REQUIRED WORK —
**1.** According to the text about missionary recommendation papers, how long before leaving on a mission should you set an appointment with your bishop or branch president?
**2.** Copy out the text about missionary recommendation papers, starting at "Without question, receiving" and ending at "your papers successfully.".
**3.** Extend the text about missionary recommendation papers, picking up right after its final sentence.

Without question, receiving the call is one of the most exciting—and agonizing—steps in a prospective missionary’s life. If you have ever wondered what happens to the missionary recommendation papers during those few suspenseful weeks after they leave the stake or district president’s hands until they materialize as a mission call in the mailbox, read on. You’ll learn what happens every step of the way and receive valuable information on how to complete your papers successfully.
Completing Your Papers
About four months before you are able to leave on your mission, set an appointment with your bishop or branch president for a personal interview and to receive the missionary recommendation papers. These papers include a checklist for completing the papers, missionary recommendation and priesthood leaders’ forms, health and dental records, and insurance forms.
On the missionary recommendation form, you will share information about yourself, including your background, your desire and ability to learn a language, your schooling, and how your mission will be financed. In order to provide a completely accurate portrayal of yourself, you—not your mom, not your dad—should fill out this form. Be completely open and honest about your desires and abilities.

GIVEN DATA —
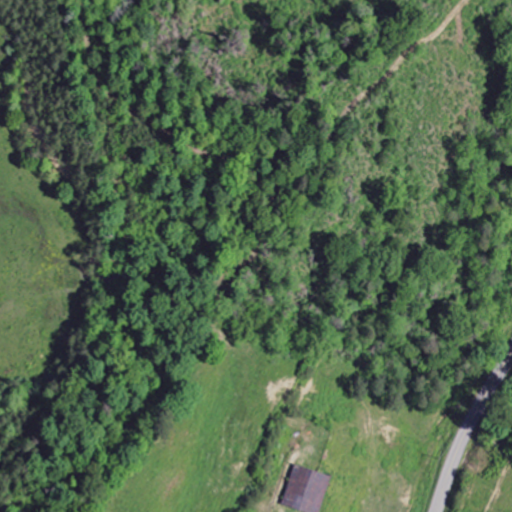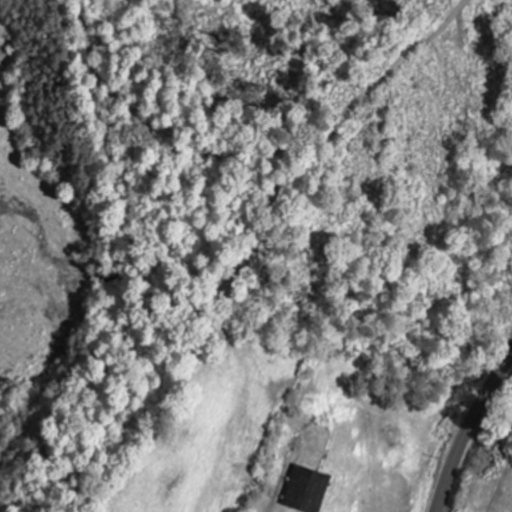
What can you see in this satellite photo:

TASK RESPONSES —
**1.** About four months before you are able to leave on your mission.

**2.**
Without question, receiving the call is one of the most exciting—and agonizing—steps in a prospective missionary’s life. If you have ever wondered what happens to the missionary recommendation papers during those few suspenseful weeks after they leave the stake or district president’s hands until they materialize as a mission call in the mailbox, read on. You’ll learn what happens every step of the way and receive valuable information on how to complete your papers successfully.

**3.**
Attach to this form a photograph of yourself dressed and groomed according to missionary standards. Remember that, along with reading the personal information you provide, a member of the Quorum of the Twelve Apostles will look at your picture as he seeks inspiration on where you are to be called. This photo will also be forwarded to your mission president after you are assigned. The first impression you give of yourself to the mission president is extremely important.
As you begin working on your recommendation form, set appointments right away with your dentist and doctor for evaluations. Seeing these health professionals early can save you from having to delay your mission if there are problems to be resolved. Your own and your doctor’s thorough and frank assessments about your health on your medical forms are important considerations in your mission assignment.
When these forms are completed and any health problems resolved, see your bishop or branch president for another interview with him. If he feels you are worthy and ready, he will refer you to your stake or mission president for an interview. If there is any transgression in your life that has not yet been properly resolved, don’t delay seeking the help of your priesthood leaders. No prospective missionaries should suppose they can ignore an unresolved transgression and be at peace with themselves. If confession is put off, a mission call could be postponed or canceled. A missionary may be sent home in order to allow for proper time to fully complete the repentance process.
Processing Your Papers
After your priesthood leaders have confirmed you are ready in every way to serve, they will complete the priesthood leader’s comments and suggestions form and send the information to the area office. The information from the papers is input onto a computer disk using software provided by the Missionary Department. This electronic system allows the department to process some 35,000 calls a year.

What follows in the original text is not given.